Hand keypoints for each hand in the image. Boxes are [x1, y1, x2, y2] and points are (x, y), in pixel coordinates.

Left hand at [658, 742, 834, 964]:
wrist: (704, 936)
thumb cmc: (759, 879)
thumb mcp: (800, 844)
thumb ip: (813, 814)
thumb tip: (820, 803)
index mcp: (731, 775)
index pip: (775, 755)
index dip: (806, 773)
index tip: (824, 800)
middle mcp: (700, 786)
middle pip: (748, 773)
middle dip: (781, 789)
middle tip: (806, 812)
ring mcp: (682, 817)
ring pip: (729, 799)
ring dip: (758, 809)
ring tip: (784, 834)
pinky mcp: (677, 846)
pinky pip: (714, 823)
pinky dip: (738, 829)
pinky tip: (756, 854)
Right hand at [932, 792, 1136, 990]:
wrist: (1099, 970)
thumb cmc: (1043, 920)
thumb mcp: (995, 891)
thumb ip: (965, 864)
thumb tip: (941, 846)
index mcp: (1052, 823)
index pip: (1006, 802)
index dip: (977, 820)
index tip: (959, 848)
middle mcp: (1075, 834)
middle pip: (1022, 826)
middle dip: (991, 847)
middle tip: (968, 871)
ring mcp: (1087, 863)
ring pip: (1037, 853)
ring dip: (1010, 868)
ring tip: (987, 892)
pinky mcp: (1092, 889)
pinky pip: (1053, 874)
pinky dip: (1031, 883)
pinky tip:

#### Task prompt
Every line, from the one holding "middle tip: (806, 812)" through the last line of the material above, should be transcribed exactly, and no line outside that range.

#### Finished exercise
middle tip: (806, 812)
ring mcp: (682, 817)
ring pip: (729, 799)
ring dip: (758, 809)
ring tip: (784, 834)
pinky mcp: (677, 846)
pinky pip: (714, 823)
pinky dip: (738, 829)
pinky tip: (756, 854)
Right hand at [932, 792, 1136, 990]:
wrist: (1099, 970)
thumb cmc: (1043, 920)
thumb mcp: (995, 891)
thumb ip: (965, 864)
thumb tip: (941, 846)
index mcp: (1052, 823)
index pip: (1006, 802)
index dip: (977, 820)
index tip: (959, 848)
middle mcp: (1075, 834)
middle pip: (1022, 826)
middle dip: (991, 847)
middle tip: (968, 871)
ring mcp: (1087, 863)
ring pip: (1037, 853)
ring dip: (1010, 868)
ring tip: (987, 892)
pinky mcp: (1092, 889)
pinky pip: (1053, 874)
pinky dip: (1031, 883)
pinky tip:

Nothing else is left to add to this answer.